Apesar de não dar a cara ao mundo, não esconde as suas preferências nem tem feitio para vidas duplas. Com 17 anos contou ao pai, engenheiro, com quem tem uma relação de grande cumplicidade, que o prazer lhe vinha de infligir dor e humilhação a homens que consensualmente se submetessem ao seu domínio. O pai respondeu-lhe que o tempo da escravatura, felizmente, já desaparecera há muito. Não entendia como prazer e dor podem ser causa e consequência, mas aceitou. À mãe, enfermeira, a coragem de contar demorou mais a encher-lhe o peito. Ana sabia que a sua sexualidade era classificada como parafilia, desvio, transtorno, perversão. E temia que a mãe não se libertasse do olhar clínico. Não libertou. Viu no comportamento da filha uma reação provocada por uma primeira experiência sexual traumática. Até que se rendeu à evidência. E aceitou. «Os meus pais não estimulam, mas respeitam as minhas opções. Sou muito transparente e a maior parte dos meus amigos e familiares próximos conhecem os meus gostos. Não faço por esconder, mas também não ando a espalhar aos sete ventos. A vida sexual é uma coisa íntima.»

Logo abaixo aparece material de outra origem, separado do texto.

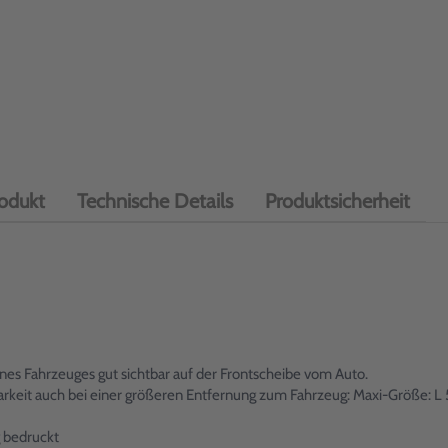
odukt
Technische Details
Produktsicherheit
es Fahrzeuges gut sichtbar auf der Frontscheibe vom Auto.
tbarkeit auch bei einer größeren Entfernung zum Fahrzeug: Maxi-Größe
 bedruckt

Apesar disso, transformou-a num livro. Explícito, sem pudor, cru, honesto. É a sua vida, partes dela, afinal, que ali está. É o trauma da sua primeira vez, aos 17 anos, na qual não foi respeitado o pedido de parar. É o seu amor pelo Pedro, o único até hoje, que a fez despir a pele de dominadora e assumir o papel de submissa, que não lhe assentava. É a sua história com Henrique, um submisso por quem se apaixonou e com quem estaria disposta a partilhar a vida se ele lhe tivesse correspondido a paixão. São os três meses com Eduardo, o submisso perfeito, 24/7, como se diz na gíria BDSM, disponível 24 horas por dia, sete dias por semana, e todas as sevícias a que o sujeitou e que ele aceitava sempre com um «sim, minha senhora», «obrigado, minha senhora» - sevícias a que nos escusamos, vêm no livro, para quem queira ler - e que só não durou para sempre porque em nenhum deles se acendeu a chama. São as festas, os encontros, o processo de seleção, os acessórios, as roupas, as práticas. É a distinção entre relação sexual e relação de dominação-submissão, que apesar de dar prazer sexual, pode não incluir sexo. É o mundo BDSM tal como não o conhecemos, nós os «baunilha» (designação usada no meio para quem pratica sexo convencional, o que quer que isso signifique), mas do qual, segundo Ana, a avaliar pelo Fet Life (uma espécie de «Facebook de vidas alternativas»), fazem parte centenas de pessoas «de classe média alta, formadas, com cultura e acesso à informação». «Não se pode ser pobre neste meio. Os acessórios, as festas, que são sempre em Lisboa ou no Porto, e as roupas implicam um poder de compra acima da média», esclarece.

Ana é estudante, vive sozinha em Coimbra, numa casa comprada pelos pais e da mesada que eles lhe dão e que ela gere com parcimónia, para poder gastar no que lhe dá prazer. Tem um quarto cheio de apetrechos, alguns dos quais traz hoje, em três sacos de viagem pesados, juntamente com um rapaz que apresenta como amigo. Acessórios para a fotografia. Talvez ainda não seja este o futuro pai dos seus filhos, mas Ana quer ter filhos. Quer tudo a que tem direito. E está confiante que o conseguirá. «Quando queremos muito uma coisa, fazemos tudo para a tornar possível. Eu gostava muito de ter filhos e pretendo que o pai deles seja o meu submisso, o meu companheiro, porque, por muito apaixonada que estivesse, não conseguiria ter uma relação de casal com alguém que não tivesse a mesma onda que eu. Conheço muita gente casada que procura fora este tipo de relação BDSM, mas eu - pode parecer antiquado - dou muito valor à fidelidade, por isso tem de ser alguém que me acompanhe neste mundo, para não haver segredos.»